SAN SALVADOR: A Salvadoran court on Friday freed Evelyn Hernandez, who was sentenced to 30 years in prison after she gave birth to a stillborn baby at home.
After serving 33 months for aggravated homicide, 20-year-old Hernandez smiled as she was reunited with her parents and a brother in the capital San Salvador.
The court in Cojutepeque, east of the capital, ruled that she will be retried but while living at home. A hearing has been set for April 4, with a new judge, her lawyer Angelica Rivas said.
El Salvador has an extremely strict abortion ban. Hernandez gave birth in the makeshift bathroom of her home in the central Cuscatlan region. She was 18 years old and eight months pregnant.

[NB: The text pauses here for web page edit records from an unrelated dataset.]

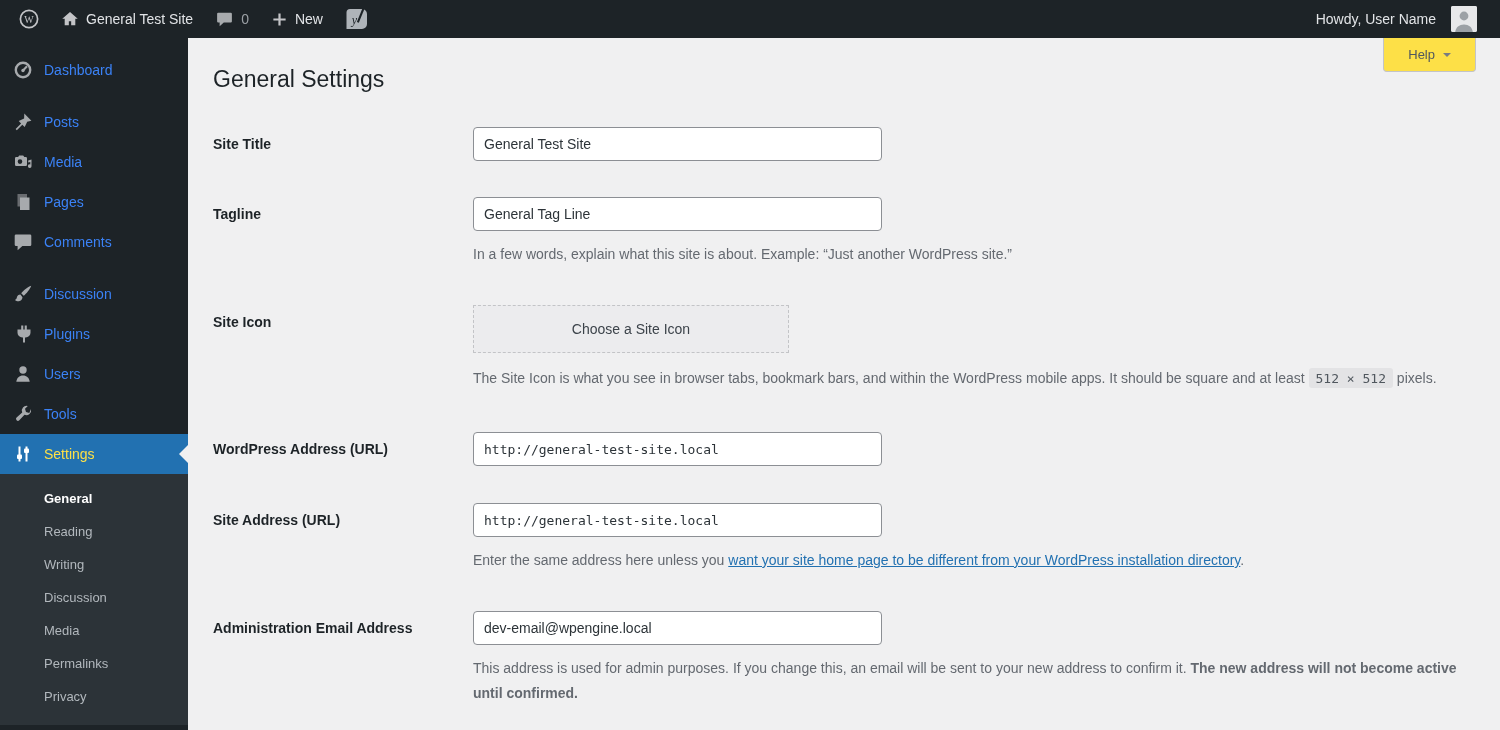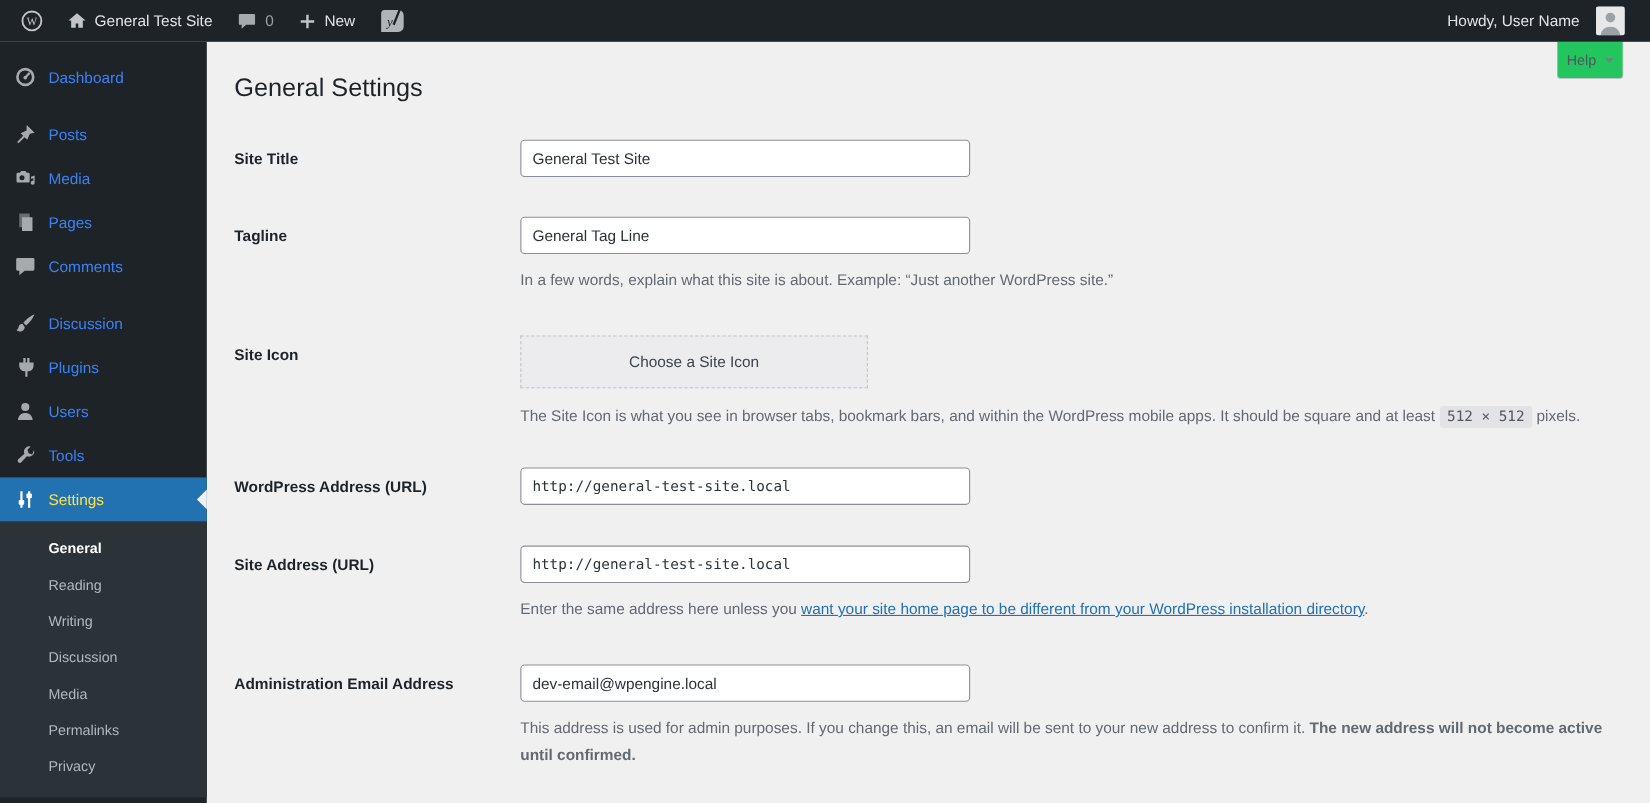--- a/index.html
+++ b/index.html
@@ -60,8 +60,8 @@
   }
   .help-tab {
     position:absolute; top:0; right:24px;
-    background:#22c55e; border:1px solid #c3c4c7; border-top:none;
-    border-radius:0 0 4px 4px; padding:9px 8px;
+    background:#fde047; border:1px solid #c3c4c7; border-top:none;
+    border-radius:0 0 4px 4px; padding:9px 24px;
     font-size:13px; color:#50575e; display:flex; align-items:center; gap:8px; cursor:pointer;
   }
   .chev-down {

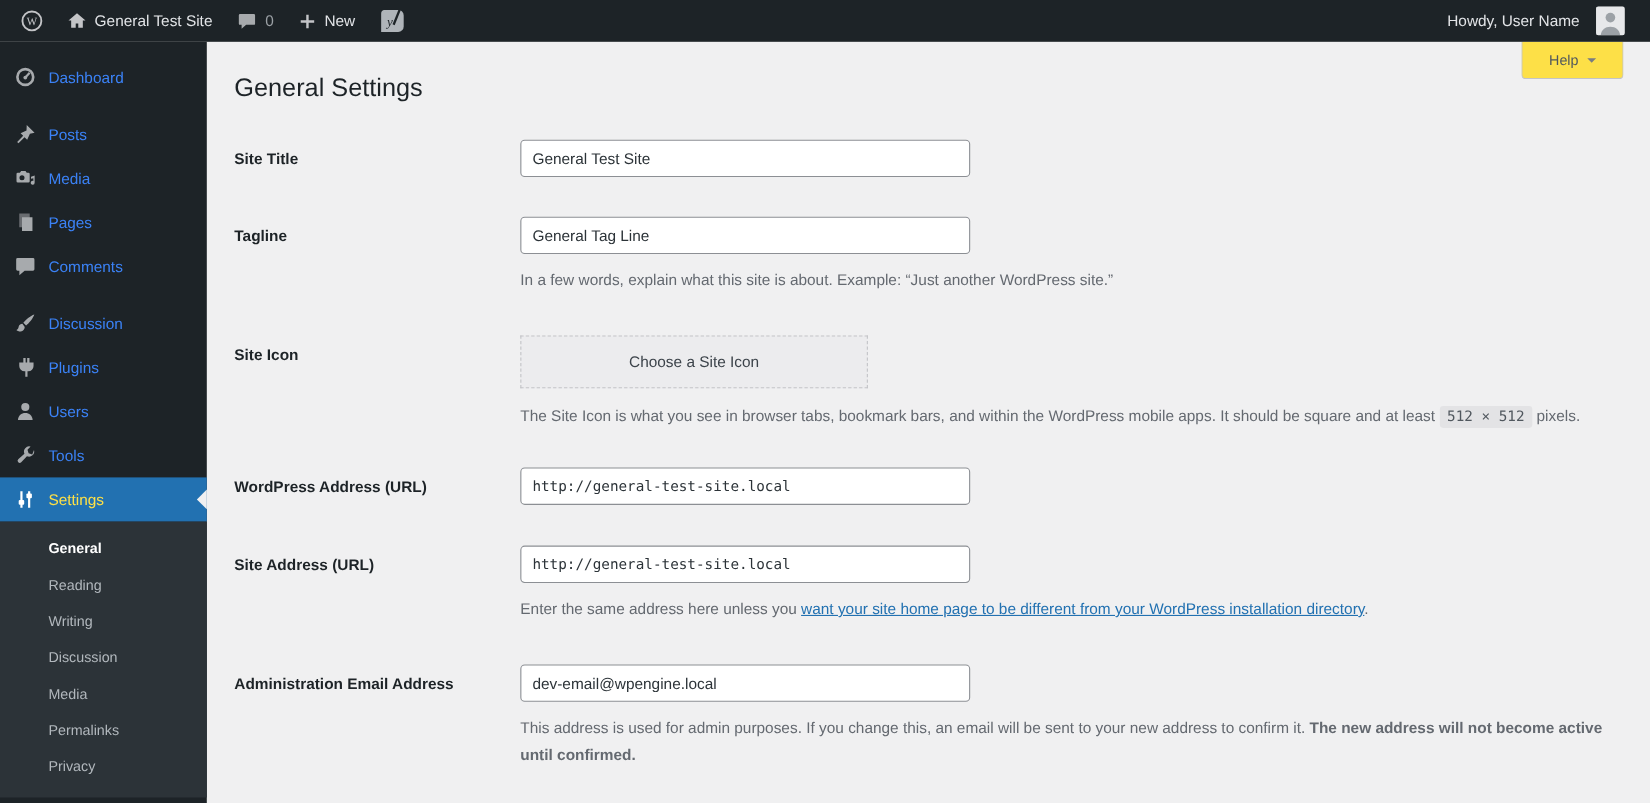--- a/index.html
+++ b/index.html
@@ -283,7 +283,7 @@
     <label class="row-label">Site Icon</label>
     <div class="row-field">
       <button class="choose-btn">Choose a Site Icon</button>
-      <p class="desc" style="margin:13px 0 0;">
+      <p class="desc" style="margin:13px 0 8px;">
         <span>The Site Icon is what you see in browser tabs, bookmark bars, and within the WordPress mobile apps. It should be square and at least </span><code class="size-code">512 × 512</code><span> pixels.</span>
       </p>
     </div>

She said her son was stillborn but was convicted of murdering him, abortion rights group ACDATEE said.
ACDATEE cited a pathologist’s report which it said indicated the baby had choked to death while still in the womb.
Prosecutors argued Hernandez was culpable for not having sought prenatal care, ACDATEE said.
The group said Hernandez had not known she was pregnant and gave birth on the toilet after feeling abdominal pains. She got pregnant as the result of a rape, which she did not report out of fear because her family had been threatened.
Even women who abort due to birth defects or health complications risk jail sentences of up to 40 years in El Salvador. Campaigners say some have been jailed after suffering miscarriages.
The country’s abortion law made international headlines in 2013 when a sick woman was forbidden from aborting a fetus which developed without a brain.
Under a ruling by the Inter-American Court of Human Rights, the Salvadoran state eventually authorized her to undergo a cesarean section. The baby died shortly after the procedure.